Benjamin Button Blu-ray is At once epic in comprehensiveness and intimate in detail
Together classic in comprehensiveness and intimate in detail, David Fincher’s The Curious Case of Benjamin Button blu-ray is certainly the director’s most emotional film so far ( though Fight Club and 7 do not offer much in the way of competition).
Loosely based on an F. Scott Fitzgerald tale, this romantic drama tells the tale of Benjamin Button ( Brad Pitt ), in New Orleans as a baby with wrinkles, cataracts, and arthritis.
Benjamin will grow backwards, getting more youthful as he watches everyone around him growing older. Included in that group are his adoptive mother, Queenie ( Taraji P. Henson ), and Daisy ( Cate Blanchett ), the love of his life whom he meets when she is a little girl and he is an old man.
They age in reverse, but in spite of Benjamin’s globe-trotting journeys, their lives repeatedly intersect. The script from Oscar winner Eric Roth bears more than some calling cards in common with his earlier work on Forrest Gump: both adaptations cross decades and continents.
But The Curious Case of Benjamin Button’s script or even the fine acting aren’t its most galvanizing achievement ; the technology–both CGI and makeup–used to make Benjamin and Daisy age are outstanding, and makes the blue ray movies entirely believable, but they are actually helped by fine performances from both Pitt and Blanchett. The triumph of technology only serves to underscore the great thing about this film and of the love story at its heart.
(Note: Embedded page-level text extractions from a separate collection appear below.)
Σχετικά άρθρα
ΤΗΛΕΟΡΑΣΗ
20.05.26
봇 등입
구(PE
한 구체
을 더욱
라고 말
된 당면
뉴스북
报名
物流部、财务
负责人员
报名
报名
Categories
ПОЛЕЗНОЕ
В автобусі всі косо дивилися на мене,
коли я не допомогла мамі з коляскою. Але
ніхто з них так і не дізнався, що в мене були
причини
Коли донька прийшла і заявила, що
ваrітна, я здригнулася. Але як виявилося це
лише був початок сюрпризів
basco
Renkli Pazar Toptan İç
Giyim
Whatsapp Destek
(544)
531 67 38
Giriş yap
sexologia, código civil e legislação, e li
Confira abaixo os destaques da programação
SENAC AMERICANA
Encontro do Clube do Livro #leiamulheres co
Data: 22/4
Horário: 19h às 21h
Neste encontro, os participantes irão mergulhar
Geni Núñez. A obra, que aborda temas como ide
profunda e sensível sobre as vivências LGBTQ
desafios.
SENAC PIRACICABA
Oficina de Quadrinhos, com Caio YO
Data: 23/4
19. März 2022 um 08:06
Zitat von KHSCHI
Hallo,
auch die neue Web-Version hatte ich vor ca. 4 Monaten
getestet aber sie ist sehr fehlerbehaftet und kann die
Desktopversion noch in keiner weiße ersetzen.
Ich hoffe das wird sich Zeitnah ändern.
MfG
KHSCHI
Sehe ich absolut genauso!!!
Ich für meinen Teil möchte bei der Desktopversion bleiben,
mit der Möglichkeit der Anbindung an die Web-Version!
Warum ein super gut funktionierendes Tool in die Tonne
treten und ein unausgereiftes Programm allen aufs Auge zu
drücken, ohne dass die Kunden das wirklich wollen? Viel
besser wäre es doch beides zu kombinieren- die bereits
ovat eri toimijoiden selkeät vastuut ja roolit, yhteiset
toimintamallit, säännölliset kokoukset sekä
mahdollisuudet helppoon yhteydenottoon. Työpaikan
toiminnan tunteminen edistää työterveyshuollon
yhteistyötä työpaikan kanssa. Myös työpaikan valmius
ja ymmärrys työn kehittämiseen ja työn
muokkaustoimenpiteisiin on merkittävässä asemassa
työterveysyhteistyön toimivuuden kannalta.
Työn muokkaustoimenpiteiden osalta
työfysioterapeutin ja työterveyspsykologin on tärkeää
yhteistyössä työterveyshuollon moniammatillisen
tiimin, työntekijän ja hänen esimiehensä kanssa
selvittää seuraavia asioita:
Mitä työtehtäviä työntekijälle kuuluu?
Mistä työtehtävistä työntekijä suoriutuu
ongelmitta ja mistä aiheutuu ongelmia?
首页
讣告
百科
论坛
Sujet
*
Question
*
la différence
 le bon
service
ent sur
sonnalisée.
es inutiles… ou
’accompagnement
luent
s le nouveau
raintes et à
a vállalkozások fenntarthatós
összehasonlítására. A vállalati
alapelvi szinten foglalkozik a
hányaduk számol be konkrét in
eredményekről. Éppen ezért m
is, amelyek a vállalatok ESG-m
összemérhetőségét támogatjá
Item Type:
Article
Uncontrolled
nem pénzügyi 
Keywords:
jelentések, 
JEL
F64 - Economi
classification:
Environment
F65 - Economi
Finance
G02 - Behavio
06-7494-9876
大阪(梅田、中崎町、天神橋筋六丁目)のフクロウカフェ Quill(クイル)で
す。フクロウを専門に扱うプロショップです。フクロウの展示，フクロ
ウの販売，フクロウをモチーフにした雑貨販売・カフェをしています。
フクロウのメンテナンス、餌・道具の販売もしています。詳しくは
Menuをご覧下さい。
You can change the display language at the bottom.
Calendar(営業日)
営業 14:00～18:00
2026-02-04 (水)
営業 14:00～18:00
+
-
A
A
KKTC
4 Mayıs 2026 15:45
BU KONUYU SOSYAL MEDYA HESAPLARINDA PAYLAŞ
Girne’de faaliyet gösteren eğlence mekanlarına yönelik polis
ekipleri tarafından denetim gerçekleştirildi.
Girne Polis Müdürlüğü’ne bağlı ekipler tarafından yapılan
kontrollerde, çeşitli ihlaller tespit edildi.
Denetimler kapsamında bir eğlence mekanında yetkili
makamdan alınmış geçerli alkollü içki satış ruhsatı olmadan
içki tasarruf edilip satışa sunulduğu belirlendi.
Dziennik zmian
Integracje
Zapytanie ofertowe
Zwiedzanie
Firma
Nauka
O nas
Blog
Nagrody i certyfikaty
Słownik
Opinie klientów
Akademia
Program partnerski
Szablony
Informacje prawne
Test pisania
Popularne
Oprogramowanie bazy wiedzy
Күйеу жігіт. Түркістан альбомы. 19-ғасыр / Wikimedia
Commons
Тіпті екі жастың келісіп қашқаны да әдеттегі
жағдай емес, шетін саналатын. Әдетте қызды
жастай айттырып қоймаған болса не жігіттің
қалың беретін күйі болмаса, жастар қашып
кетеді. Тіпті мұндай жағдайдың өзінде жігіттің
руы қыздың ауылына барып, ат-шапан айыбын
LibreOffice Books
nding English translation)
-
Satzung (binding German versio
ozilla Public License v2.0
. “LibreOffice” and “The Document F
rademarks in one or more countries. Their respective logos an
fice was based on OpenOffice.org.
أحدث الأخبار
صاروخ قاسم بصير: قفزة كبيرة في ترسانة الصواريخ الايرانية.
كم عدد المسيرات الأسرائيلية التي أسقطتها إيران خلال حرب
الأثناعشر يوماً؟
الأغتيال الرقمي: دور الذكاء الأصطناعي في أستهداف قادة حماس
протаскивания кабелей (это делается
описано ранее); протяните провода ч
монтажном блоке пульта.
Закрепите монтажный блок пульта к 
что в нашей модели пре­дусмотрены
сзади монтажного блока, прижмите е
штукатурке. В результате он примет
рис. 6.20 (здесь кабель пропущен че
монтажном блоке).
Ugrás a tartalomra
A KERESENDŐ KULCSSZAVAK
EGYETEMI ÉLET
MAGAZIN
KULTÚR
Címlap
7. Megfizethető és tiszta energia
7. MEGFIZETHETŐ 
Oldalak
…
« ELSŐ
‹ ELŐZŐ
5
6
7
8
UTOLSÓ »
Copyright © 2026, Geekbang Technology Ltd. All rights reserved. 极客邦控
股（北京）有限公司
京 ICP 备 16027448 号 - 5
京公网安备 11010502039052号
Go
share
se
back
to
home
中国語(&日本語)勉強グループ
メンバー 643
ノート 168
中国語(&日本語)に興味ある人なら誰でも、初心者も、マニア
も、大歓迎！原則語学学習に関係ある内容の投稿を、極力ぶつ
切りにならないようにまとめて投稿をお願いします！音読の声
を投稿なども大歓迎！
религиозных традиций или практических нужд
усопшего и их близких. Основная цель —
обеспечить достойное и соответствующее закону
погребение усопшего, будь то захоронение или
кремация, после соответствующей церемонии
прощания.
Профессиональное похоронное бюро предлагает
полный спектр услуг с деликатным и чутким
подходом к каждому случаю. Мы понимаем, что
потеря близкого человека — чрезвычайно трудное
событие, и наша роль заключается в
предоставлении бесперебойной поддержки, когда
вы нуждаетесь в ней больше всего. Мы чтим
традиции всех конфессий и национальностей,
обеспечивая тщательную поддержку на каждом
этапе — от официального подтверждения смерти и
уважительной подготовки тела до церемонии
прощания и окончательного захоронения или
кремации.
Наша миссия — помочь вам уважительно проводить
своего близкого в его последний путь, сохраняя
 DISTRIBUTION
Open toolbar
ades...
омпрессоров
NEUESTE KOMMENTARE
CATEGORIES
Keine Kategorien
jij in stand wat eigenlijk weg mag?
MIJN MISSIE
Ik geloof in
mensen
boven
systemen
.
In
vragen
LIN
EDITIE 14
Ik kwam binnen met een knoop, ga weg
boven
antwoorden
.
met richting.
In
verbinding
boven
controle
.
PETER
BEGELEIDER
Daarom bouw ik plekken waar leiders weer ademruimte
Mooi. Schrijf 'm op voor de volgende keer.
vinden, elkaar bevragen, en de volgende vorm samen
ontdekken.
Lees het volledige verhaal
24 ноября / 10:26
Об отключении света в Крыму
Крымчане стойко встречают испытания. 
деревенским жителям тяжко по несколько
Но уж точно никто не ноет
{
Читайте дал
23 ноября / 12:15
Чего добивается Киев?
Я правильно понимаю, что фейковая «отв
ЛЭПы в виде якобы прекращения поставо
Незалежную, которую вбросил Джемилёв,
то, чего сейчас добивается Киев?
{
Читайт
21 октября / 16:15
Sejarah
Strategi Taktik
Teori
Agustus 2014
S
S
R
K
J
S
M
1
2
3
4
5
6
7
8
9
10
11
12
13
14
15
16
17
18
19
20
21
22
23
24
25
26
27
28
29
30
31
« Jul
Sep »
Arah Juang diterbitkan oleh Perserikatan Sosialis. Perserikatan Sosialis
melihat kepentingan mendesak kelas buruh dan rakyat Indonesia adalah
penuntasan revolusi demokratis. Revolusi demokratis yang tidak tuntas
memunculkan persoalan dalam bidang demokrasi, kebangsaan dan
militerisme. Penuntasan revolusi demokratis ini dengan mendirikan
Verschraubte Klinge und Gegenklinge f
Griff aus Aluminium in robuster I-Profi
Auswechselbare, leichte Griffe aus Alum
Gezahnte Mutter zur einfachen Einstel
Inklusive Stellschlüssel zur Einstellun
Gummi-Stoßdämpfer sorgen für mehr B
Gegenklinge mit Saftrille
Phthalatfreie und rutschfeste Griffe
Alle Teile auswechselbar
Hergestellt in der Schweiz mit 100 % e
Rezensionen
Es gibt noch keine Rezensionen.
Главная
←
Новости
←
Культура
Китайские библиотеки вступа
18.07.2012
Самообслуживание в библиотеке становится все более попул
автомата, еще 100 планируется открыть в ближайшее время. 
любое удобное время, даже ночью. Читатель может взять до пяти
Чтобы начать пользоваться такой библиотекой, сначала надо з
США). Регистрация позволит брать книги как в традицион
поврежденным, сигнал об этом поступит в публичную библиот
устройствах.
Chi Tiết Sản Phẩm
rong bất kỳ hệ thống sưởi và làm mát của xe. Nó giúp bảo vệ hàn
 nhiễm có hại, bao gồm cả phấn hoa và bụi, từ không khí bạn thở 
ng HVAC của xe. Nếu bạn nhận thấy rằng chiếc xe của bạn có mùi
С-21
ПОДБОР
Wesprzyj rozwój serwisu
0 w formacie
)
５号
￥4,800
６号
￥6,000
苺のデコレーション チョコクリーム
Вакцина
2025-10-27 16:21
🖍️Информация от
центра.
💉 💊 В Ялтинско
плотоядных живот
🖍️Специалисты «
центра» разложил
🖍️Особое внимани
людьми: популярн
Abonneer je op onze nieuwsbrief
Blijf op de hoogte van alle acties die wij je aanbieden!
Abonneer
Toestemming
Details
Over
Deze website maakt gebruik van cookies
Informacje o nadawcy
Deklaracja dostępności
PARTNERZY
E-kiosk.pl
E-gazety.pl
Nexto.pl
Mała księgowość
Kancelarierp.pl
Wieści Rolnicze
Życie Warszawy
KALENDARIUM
The Curious Case of Benjamin Button sighs with longing and cooks with intrigue whilst looking into the philosophical mazes and emotional enigmas of its protagonist’s condition. It turns out that skipping a ‘blowout’ garage sale she planned paid off for new actress Taraji P. Henson in fact, she told use in an interview after netting her Benjamin Button role.
The Curious Case Of Benjamin Button is not just a technical wonder, it is an epic piece of storytelling with an incredible attention to detail. That isn’t to point out The Curious Case of Benjamin Button is the most outstanding film of Fincher’s provoking career, but it is easily one of the best of 2008 and the narrative sucks you right in and rarely lets go.